Hi I have found out that if a horse is scared of something take them up to it several times to show them the the "big bad monster" won't hurt them just do it in short times and make it longer and longer I think a horse learns best when you make them confront and face their fear and they see there is nothing to fear (almost like a kid) and try to be confident in all you do your horse can feel you get nervous horses and sense your feelings especially when your on top of them when you get scared the horse gets scared and also 99% of the things that you see out there will not hurt you I'v ridden in traffic before and I know in Texas horses has the right of way but don't get in the middle and be a road hog thats a good way to get some people mad at ya hahah just check the laws in your state because the nature of horses alot of places horses has right of way so keep that in mind and be very confident in what you are doing and you should be ok!!!! oo and if you have to just ride your horse to the side of the road and sit there and watch traffic go by it's fun watching people stare at you just sitting there and you may even get a couple of waves oo one time I was on the side of a busy road on a horse and i tried to cross a bridge and the horse didn't want to cross the bridge so she turned around real quick and somebody got really close to us and it scared the horse but the horse didn't bolt (people here doesn't know how to get over) so just keep calm and all should be ok


----------



## gottatrot (Jan 9, 2011)

For some reason you are imagining your horse spooking into a car.
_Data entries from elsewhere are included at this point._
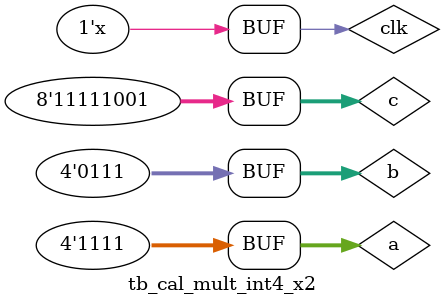
<source format=v>
`timescale 1ns/1ns
module tb_cal_mult_int4_x2();
    wire signed [3:0] a;
    wire signed [3:0] b;
    wire signed [7:0] c;
    wire signed [7:0] ac;
	wire signed [7:0] bc;
	
    assign a = 15;//6
    assign b = 7;
    assign c = -7;
    reg clk;
    initial begin
        clk<=0;
    end
always #10 clk<=~clk;
cal_mult_int4_x2 u_cal_mult_int4_x2
(
    .clk(clk),
	.a(a),
	.b(b),
	.c(c),
	.ac(ac),
	.bc(bc)
);
endmodule
</source>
Logically you should realize that horses spook AWAY from what they are afraid of. The only time I've heard of a horse spooking toward traffic was when a horse that was not afraid of cars was frightened by a scary bag on the side of the road. 
The only time I am worried about a horse spooking when cars go by is if there is a barbed wire fence right by the road or the road has a sharp cliff drop-off on one side. Because if a car scares a horse the horse is going to run away from the car. If you think about this logically, it might ease your fears. If you decide to ride along the road, plan where you will go if the horse panics. You could say to yourself: there's a good place for my horse to trot off away from the road if the car makes him want to move away. Then try to get to these "safe" zones when you hear cars coming. 
If you feel your horse is getting nervous, just jump off! It only takes a second and then if your horse spooks a little you can tell him it's OK and let him settle before getting back on. If you're leading and your horse is nervous, just circle him around your body as the car goes by. There's almost always enough room on a shoulder to do a little circle. Circles do wonders for high-headed, nervous horses. Don't try to make him stand still, just let him move until he calms down.


----------